Michael Thomas
Who Raised You?, a podcast series created by social worker Jia Lian and poet and educator Treasure Shields Redmond, brings the stories of people of color in the
St. Louis region to the forefront. For both Jia and Redmond, audio became a key interest after a protest at The Muny in which singing played a key role.
“The podcast was a way for us to create new sound contradicting the mainstream media narrative that was portraying the [Ferguson] uprising in just one very flat, shallow way,” says Jia. “So much of the media focused on property destruction, bricks, fire, and chaos—without any sort of sense of why a community is out here.”
Jia and Redmond are up--front about the podcast’s progressive lens, talking openly about race, identity, activism, and liberation politics. By showcasing underrepresented voices, the podcast highlights a range of residents doing inventive, socially conscious work.
Damon Davis, the artist, activist, and filmmaker behind Whose Streets?, the acclaimed documentary on Ferguson, recently partnered with another nationally recognized St. Louis artist, Basil Kincaid, to launch The Black Bag Award. The project gives young black artists in St. Louis and East St. Louis microgrants to purchase art supplies and gain experience applying for professional opportunities.
Davis and Kincaid both pooled their money alongside private donors to offer grants of $500 each to six artists in three age groups. The duo intentionally kept the age group on the younger side to encourage artistic exploration, help kids process their lived experiences, and present a pathway to a possible future career.
“We know young black kids from a certain socioeconomic class are up against a different set of obstacles,” Davis says. “If we can do just a little bit to give someone another option so they can fulfill a purpose they didn’t even know they had, if we can help resuscitate the creativity in young people—I think that would make society much better as a whole.”

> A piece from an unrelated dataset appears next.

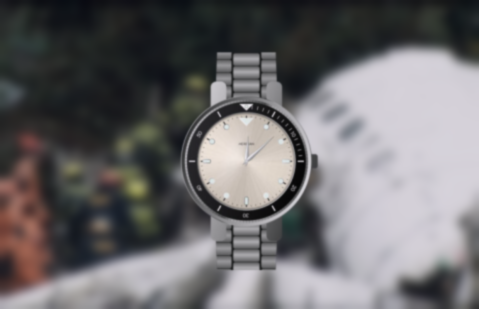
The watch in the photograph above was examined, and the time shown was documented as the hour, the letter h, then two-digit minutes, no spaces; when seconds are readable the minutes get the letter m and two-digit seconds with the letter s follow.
12h08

Activist Brittany Ferrell has made the experiences of black women in health care her chief focus since the protests in Ferguson. She’s now in the process of shooting her debut documentary, You Lucky You Got a Mama.
A former high-risk labor-and-delivery nurse and an Olin Fellow at Washington University, she says, “I would listen to the stories that black people would share with me—sometimes they were beautiful, and sometimes they were absolutely horrific. I began to think about how their stories and experiences were impacted by structural racism, systemic racism, and other barriers.”
The documentary will shed light on the challenges that some African-American women, trans women, and nonbinary patients face while securing sufficient prenatal and delivery medical care, as well as navigating health care as a whole. The filmmaker’s strategy is to attach faces, stories, and experiences to recent research and data about reproductive justice and maternal mortality rates.
Alongside the documentary, Ferrell plans to produce a related photographic memoir. She hopes that the documentary and related book will be used to share firsthand stories from African-American mothers and pregnant people and to educate viewers about the history of race in the medical field and its impact on modern patient care.